_TRY IT_: No pictures go in the copy; everything else in the records below must be output exactly.

____

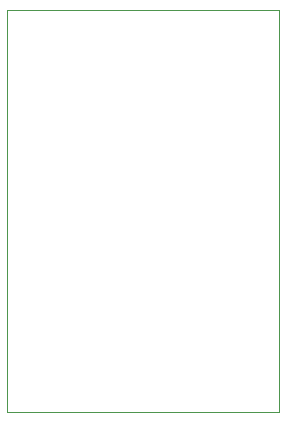
<source format=gbr>
%TF.GenerationSoftware,KiCad,Pcbnew,5.1.9+dfsg1-1*%
%TF.CreationDate,2022-01-13T23:22:55+01:00*%
%TF.ProjectId,8051_leds,38303531-5f6c-4656-9473-2e6b69636164,rev?*%
%TF.SameCoordinates,Original*%
%TF.FileFunction,Profile,NP*%
%FSLAX46Y46*%
G04 Gerber Fmt 4.6, Leading zero omitted, Abs format (unit mm)*
G04 Created by KiCad (PCBNEW 5.1.9+dfsg1-1) date 2022-01-13 23:22:55*
%MOMM*%
%LPD*%
G01*
G04 APERTURE LIST*
%TA.AperFunction,Profile*%
%ADD10C,0.050000*%
%TD*%
G04 APERTURE END LIST*
D10*
X142000000Y-122000000D02*
X142000000Y-88000000D01*
X119000000Y-122000000D02*
X142000000Y-122000000D01*
X119000000Y-88000000D02*
X119000000Y-122000000D01*
X142000000Y-88000000D02*
X119000000Y-88000000D01*
M02*

</source>
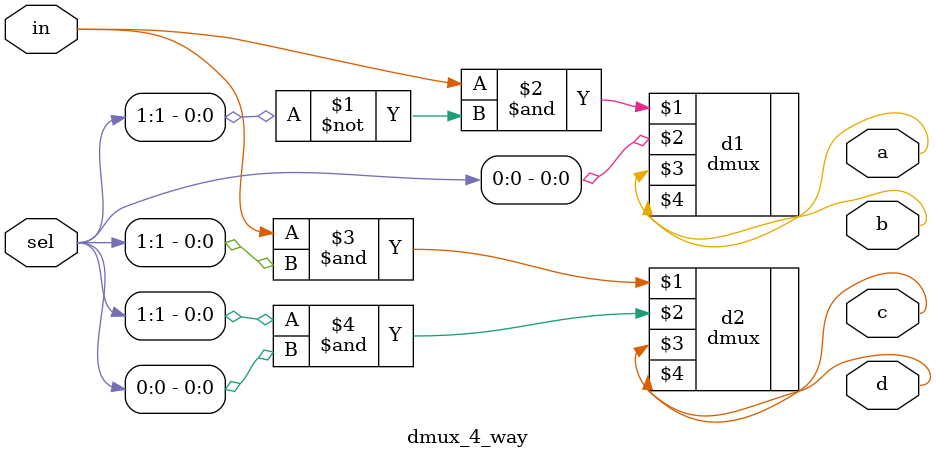
<source format=sv>
`ifndef dmux
  `include "dmux.sv"
`endif
`define dmux_4_way 1

module dmux_4_way(
    input       in,
    input [1:0] sel,
    output      a,
    output      b,
    output      c,
    output      d
);

   dmux d1(in & ~sel[1], sel[0], a, b);
   dmux d2(in & sel[1], sel[1] & sel[0], c, d);
endmodule

</source>
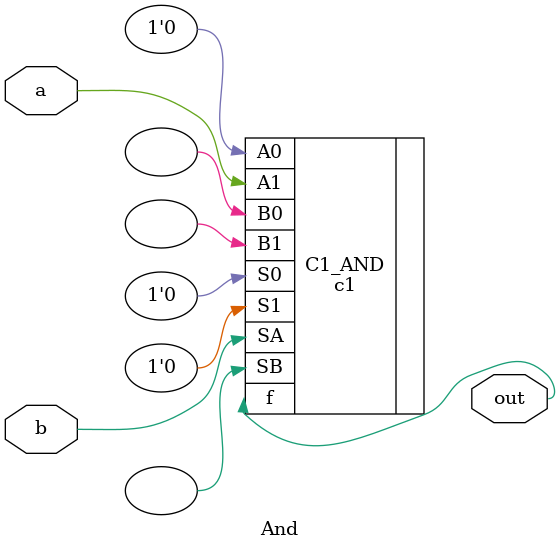
<source format=v>
module And(input a,b, output out);
    c1 C1_AND(.A0(1'b0),.A1(a),.SA(b),.B0(),.B1(),.SB(),.S0(1'b0),.S1(1'b0),.f(out));
endmodule

</source>
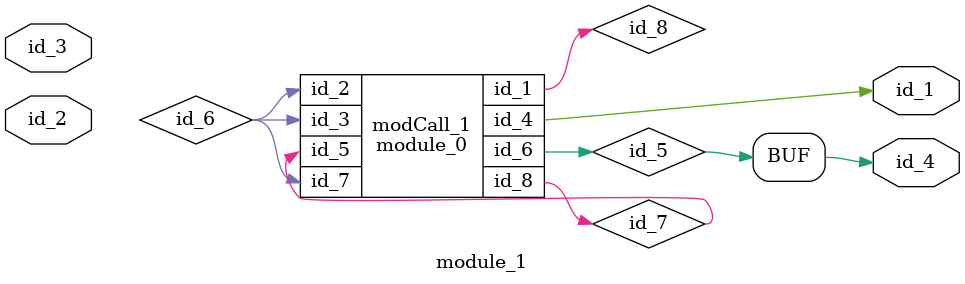
<source format=v>
module module_0 (
    id_1,
    id_2,
    id_3,
    id_4,
    id_5,
    id_6,
    id_7,
    id_8
);
  inout wire id_8;
  input wire id_7;
  inout wire id_6;
  input wire id_5;
  output wire id_4;
  input wire id_3;
  input wire id_2;
  inout wire id_1;
  assign id_1 = -1'b0;
endmodule
module module_1 (
    id_1,
    id_2,
    id_3,
    id_4
);
  output wire id_4;
  input wire id_3;
  input wire id_2;
  output wire id_1;
  wire id_5, id_6;
  wire id_7, id_8;
  module_0 modCall_1 (
      id_8,
      id_6,
      id_6,
      id_1,
      id_7,
      id_5,
      id_6,
      id_7
  );
  assign id_4 = id_5;
endmodule

</source>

____

_PROBLEM SOLUTION_:
<source format=gbr>
%TF.GenerationSoftware,KiCad,Pcbnew,5.1.9+dfsg1-1*%
%TF.CreationDate,2022-01-13T23:22:55+01:00*%
%TF.ProjectId,8051_leds,38303531-5f6c-4656-9473-2e6b69636164,rev?*%
%TF.SameCoordinates,Original*%
%TF.FileFunction,Profile,NP*%
%FSLAX46Y46*%
G04 Gerber Fmt 4.6, Leading zero omitted, Abs format (unit mm)*
G04 Created by KiCad (PCBNEW 5.1.9+dfsg1-1) date 2022-01-13 23:22:55*
%MOMM*%
%LPD*%
G01*
G04 APERTURE LIST*
%TA.AperFunction,Profile*%
%ADD10C,0.050000*%
%TD*%
G04 APERTURE END LIST*
D10*
X142000000Y-122000000D02*
X142000000Y-88000000D01*
X119000000Y-122000000D02*
X142000000Y-122000000D01*
X119000000Y-88000000D02*
X119000000Y-122000000D01*
X142000000Y-88000000D02*
X119000000Y-88000000D01*
M02*

</source>
<source format=sv>
`ifndef dmux
  `include "dmux.sv"
`endif
`define dmux_4_way 1

module dmux_4_way(
    input       in,
    input [1:0] sel,
    output      a,
    output      b,
    output      c,
    output      d
);

   dmux d1(in & ~sel[1], sel[0], a, b);
   dmux d2(in & sel[1], sel[1] & sel[0], c, d);
endmodule

</source>
<source format=v>
module And(input a,b, output out);
    c1 C1_AND(.A0(1'b0),.A1(a),.SA(b),.B0(),.B1(),.SB(),.S0(1'b0),.S1(1'b0),.f(out));
endmodule

</source>
<source format=v>
module module_0 (
    id_1,
    id_2,
    id_3,
    id_4,
    id_5,
    id_6,
    id_7,
    id_8
);
  inout wire id_8;
  input wire id_7;
  inout wire id_6;
  input wire id_5;
  output wire id_4;
  input wire id_3;
  input wire id_2;
  inout wire id_1;
  assign id_1 = -1'b0;
endmodule
module module_1 (
    id_1,
    id_2,
    id_3,
    id_4
);
  output wire id_4;
  input wire id_3;
  input wire id_2;
  output wire id_1;
  wire id_5, id_6;
  wire id_7, id_8;
  module_0 modCall_1 (
      id_8,
      id_6,
      id_6,
      id_1,
      id_7,
      id_5,
      id_6,
      id_7
  );
  assign id_4 = id_5;
endmodule

</source>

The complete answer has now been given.